REQUIREMENT: Write out the lines below again, switching "common name" to "vernacular name" everywhere it appears and leaving everything else unchanged.

((

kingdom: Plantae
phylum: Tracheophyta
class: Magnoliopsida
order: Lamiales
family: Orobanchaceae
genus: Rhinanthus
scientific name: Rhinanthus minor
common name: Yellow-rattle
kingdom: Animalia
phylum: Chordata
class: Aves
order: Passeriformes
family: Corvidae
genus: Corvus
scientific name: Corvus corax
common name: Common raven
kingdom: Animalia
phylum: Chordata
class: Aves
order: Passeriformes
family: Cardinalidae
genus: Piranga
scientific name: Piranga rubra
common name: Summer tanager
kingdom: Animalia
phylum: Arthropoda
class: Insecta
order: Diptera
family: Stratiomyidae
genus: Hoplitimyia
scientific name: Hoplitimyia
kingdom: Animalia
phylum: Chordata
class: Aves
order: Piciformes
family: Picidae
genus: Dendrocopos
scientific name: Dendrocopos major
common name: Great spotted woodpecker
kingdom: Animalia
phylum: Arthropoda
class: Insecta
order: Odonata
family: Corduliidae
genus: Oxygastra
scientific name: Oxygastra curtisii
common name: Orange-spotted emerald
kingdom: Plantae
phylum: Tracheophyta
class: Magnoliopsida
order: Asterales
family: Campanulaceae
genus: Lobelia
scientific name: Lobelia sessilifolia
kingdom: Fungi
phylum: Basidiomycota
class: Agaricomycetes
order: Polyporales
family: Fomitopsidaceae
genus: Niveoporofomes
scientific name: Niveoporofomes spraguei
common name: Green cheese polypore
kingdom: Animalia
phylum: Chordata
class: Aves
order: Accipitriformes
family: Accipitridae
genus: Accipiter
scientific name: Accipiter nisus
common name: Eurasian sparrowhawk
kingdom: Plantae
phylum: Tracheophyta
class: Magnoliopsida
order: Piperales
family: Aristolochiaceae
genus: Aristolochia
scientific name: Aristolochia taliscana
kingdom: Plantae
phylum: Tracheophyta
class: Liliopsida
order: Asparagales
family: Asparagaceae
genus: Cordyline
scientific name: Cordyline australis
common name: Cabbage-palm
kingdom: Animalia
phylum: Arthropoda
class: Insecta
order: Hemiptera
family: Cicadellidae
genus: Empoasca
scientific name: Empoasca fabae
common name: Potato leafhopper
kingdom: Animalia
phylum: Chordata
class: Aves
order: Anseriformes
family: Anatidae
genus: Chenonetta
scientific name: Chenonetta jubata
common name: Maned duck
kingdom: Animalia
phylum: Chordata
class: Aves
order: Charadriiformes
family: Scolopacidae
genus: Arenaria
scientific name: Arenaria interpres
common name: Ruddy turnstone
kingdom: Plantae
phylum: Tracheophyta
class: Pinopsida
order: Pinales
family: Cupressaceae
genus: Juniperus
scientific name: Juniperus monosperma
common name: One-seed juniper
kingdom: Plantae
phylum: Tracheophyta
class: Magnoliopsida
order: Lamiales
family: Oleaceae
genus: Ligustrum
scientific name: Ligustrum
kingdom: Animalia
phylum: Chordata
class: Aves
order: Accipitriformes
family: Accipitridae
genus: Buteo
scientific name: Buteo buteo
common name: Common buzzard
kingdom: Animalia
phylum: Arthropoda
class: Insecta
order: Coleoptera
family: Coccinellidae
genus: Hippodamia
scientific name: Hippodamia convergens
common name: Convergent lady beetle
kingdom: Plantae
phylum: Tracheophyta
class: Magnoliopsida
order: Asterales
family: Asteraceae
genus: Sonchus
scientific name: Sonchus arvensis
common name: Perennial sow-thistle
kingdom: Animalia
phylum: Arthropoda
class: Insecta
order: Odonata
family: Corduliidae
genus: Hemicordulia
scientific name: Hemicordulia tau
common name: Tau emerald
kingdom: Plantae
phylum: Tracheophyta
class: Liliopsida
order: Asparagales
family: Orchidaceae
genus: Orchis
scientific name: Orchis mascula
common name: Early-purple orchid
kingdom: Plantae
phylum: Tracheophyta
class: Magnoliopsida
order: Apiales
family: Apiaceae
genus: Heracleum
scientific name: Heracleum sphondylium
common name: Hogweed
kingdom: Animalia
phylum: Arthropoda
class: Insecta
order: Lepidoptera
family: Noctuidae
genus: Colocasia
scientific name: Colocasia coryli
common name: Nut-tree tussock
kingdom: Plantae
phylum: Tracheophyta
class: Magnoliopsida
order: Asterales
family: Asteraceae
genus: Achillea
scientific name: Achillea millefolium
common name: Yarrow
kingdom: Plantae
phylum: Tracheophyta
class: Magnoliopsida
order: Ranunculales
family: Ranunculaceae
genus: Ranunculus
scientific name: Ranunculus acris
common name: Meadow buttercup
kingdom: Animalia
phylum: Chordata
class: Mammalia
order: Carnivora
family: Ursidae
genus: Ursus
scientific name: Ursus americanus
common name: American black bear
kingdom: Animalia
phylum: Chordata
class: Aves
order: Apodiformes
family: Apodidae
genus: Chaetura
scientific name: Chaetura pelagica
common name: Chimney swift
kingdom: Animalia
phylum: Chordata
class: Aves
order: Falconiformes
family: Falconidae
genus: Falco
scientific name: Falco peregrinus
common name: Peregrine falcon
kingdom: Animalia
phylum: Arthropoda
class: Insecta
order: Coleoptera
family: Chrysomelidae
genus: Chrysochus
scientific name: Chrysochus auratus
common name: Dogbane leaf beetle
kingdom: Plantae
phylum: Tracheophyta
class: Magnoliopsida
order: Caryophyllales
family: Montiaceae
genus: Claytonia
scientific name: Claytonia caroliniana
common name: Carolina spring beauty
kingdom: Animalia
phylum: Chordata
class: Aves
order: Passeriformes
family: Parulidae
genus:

))

THE OUTPUT:
kingdom: Plantae
phylum: Tracheophyta
class: Magnoliopsida
order: Lamiales
family: Orobanchaceae
genus: Rhinanthus
scientific name: Rhinanthus minor
vernacular name: Yellow-rattle
kingdom: Animalia
phylum: Chordata
class: Aves
order: Passeriformes
family: Corvidae
genus: Corvus
scientific name: Corvus corax
vernacular name: Common raven
kingdom: Animalia
phylum: Chordata
class: Aves
order: Passeriformes
family: Cardinalidae
genus: Piranga
scientific name: Piranga rubra
vernacular name: Summer tanager
kingdom: Animalia
phylum: Arthropoda
class: Insecta
order: Diptera
family: Stratiomyidae
genus: Hoplitimyia
scientific name: Hoplitimyia
kingdom: Animalia
phylum: Chordata
class: Aves
order: Piciformes
family: Picidae
genus: Dendrocopos
scientific name: Dendrocopos major
vernacular name: Great spotted woodpecker
kingdom: Animalia
phylum: Arthropoda
class: Insecta
order: Odonata
family: Corduliidae
genus: Oxygastra
scientific name: Oxygastra curtisii
vernacular name: Orange-spotted emerald
kingdom: Plantae
phylum: Tracheophyta
class: Magnoliopsida
order: Asterales
family: Campanulaceae
genus: Lobelia
scientific name: Lobelia sessilifolia
kingdom: Fungi
phylum: Basidiomycota
class: Agaricomycetes
order: Polyporales
family: Fomitopsidaceae
genus: Niveoporofomes
scientific name: Niveoporofomes spraguei
vernacular name: Green cheese polypore
kingdom: Animalia
phylum: Chordata
class: Aves
order: Accipitriformes
family: Accipitridae
genus: Accipiter
scientific name: Accipiter nisus
vernacular name: Eurasian sparrowhawk
kingdom: Plantae
phylum: Tracheophyta
class: Magnoliopsida
order: Piperales
family: Aristolochiaceae
genus: Aristolochia
scientific name: Aristolochia taliscana
kingdom: Plantae
phylum: Tracheophyta
class: Liliopsida
order: Asparagales
family: Asparagaceae
genus: Cordyline
scientific name: Cordyline australis
vernacular name: Cabbage-palm
kingdom: Animalia
phylum: Arthropoda
class: Insecta
order: Hemiptera
family: Cicadellidae
genus: Empoasca
scientific name: Empoasca fabae
vernacular name: Potato leafhopper
kingdom: Animalia
phylum: Chordata
class: Aves
order: Anseriformes
family: Anatidae
genus: Chenonetta
scientific name: Chenonetta jubata
vernacular name: Maned duck
kingdom: Animalia
phylum: Chordata
class: Aves
order: Charadriiformes
family: Scolopacidae
genus: Arenaria
scientific name: Arenaria interpres
vernacular name: Ruddy turnstone
kingdom: Plantae
phylum: Tracheophyta
class: Pinopsida
order: Pinales
family: Cupressaceae
genus: Juniperus
scientific name: Juniperus monosperma
vernacular name: One-seed juniper
kingdom: Plantae
phylum: Tracheophyta
class: Magnoliopsida
order: Lamiales
family: Oleaceae
genus: Ligustrum
scientific name: Ligustrum
kingdom: Animalia
phylum: Chordata
class: Aves
order: Accipitriformes
family: Accipitridae
genus: Buteo
scientific name: Buteo buteo
vernacular name: Common buzzard
kingdom: Animalia
phylum: Arthropoda
class: Insecta
order: Coleoptera
family: Coccinellidae
genus: Hippodamia
scientific name: Hippodamia convergens
vernacular name: Convergent lady beetle
kingdom: Plantae
phylum: Tracheophyta
class: Magnoliopsida
order: Asterales
family: Asteraceae
genus: Sonchus
scientific name: Sonchus arvensis
vernacular name: Perennial sow-thistle
kingdom: Animalia
phylum: Arthropoda
class: Insecta
order: Odonata
family: Corduliidae
genus: Hemicordulia
scientific name: Hemicordulia tau
vernacular name: Tau emerald
kingdom: Plantae
phylum: Tracheophyta
class: Liliopsida
order: Asparagales
family: Orchidaceae
genus: Orchis
scientific name: Orchis mascula
vernacular name: Early-purple orchid
kingdom: Plantae
phylum: Tracheophyta
class: Magnoliopsida
order: Apiales
family: Apiaceae
genus: Heracleum
scientific name: Heracleum sphondylium
vernacular name: Hogweed
kingdom: Animalia
phylum: Arthropoda
class: Insecta
order: Lepidoptera
family: Noctuidae
genus: Colocasia
scientific name: Colocasia coryli
vernacular name: Nut-tree tussock
kingdom: Plantae
phylum: Tracheophyta
class: Magnoliopsida
order: Asterales
family: Asteraceae
genus: Achillea
scientific name: Achillea millefolium
vernacular name: Yarrow
kingdom: Plantae
phylum: Tracheophyta
class: Magnoliopsida
order: Ranunculales
family: Ranunculaceae
genus: Ranunculus
scientific name: Ranunculus acris
vernacular name: Meadow buttercup
kingdom: Animalia
phylum: Chordata
class: Mammalia
order: Carnivora
family: Ursidae
genus: Ursus
scientific name: Ursus americanus
vernacular name: American black bear
kingdom: Animalia
phylum: Chordata
class: Aves
order: Apodiformes
family: Apodidae
genus: Chaetura
scientific name: Chaetura pelagica
vernacular name: Chimney swift
kingdom: Animalia
phylum: Chordata
class: Aves
order: Falconiformes
family: Falconidae
genus: Falco
scientific name: Falco peregrinus
vernacular name: Peregrine falcon
kingdom: Animalia
phylum: Arthropoda
class: Insecta
order: Coleoptera
family: Chrysomelidae
genus: Chrysochus
scientific name: Chrysochus auratus
vernacular name: Dogbane leaf beetle
kingdom: Plantae
phylum: Tracheophyta
class: Magnoliopsida
order: Caryophyllales
family: Montiaceae
genus: Claytonia
scientific name: Claytonia caroliniana
vernacular name: Carolina spring beauty
kingdom: Animalia
phylum: Chordata
class: Aves
order: Passeriformes
family: Parulidae
genus:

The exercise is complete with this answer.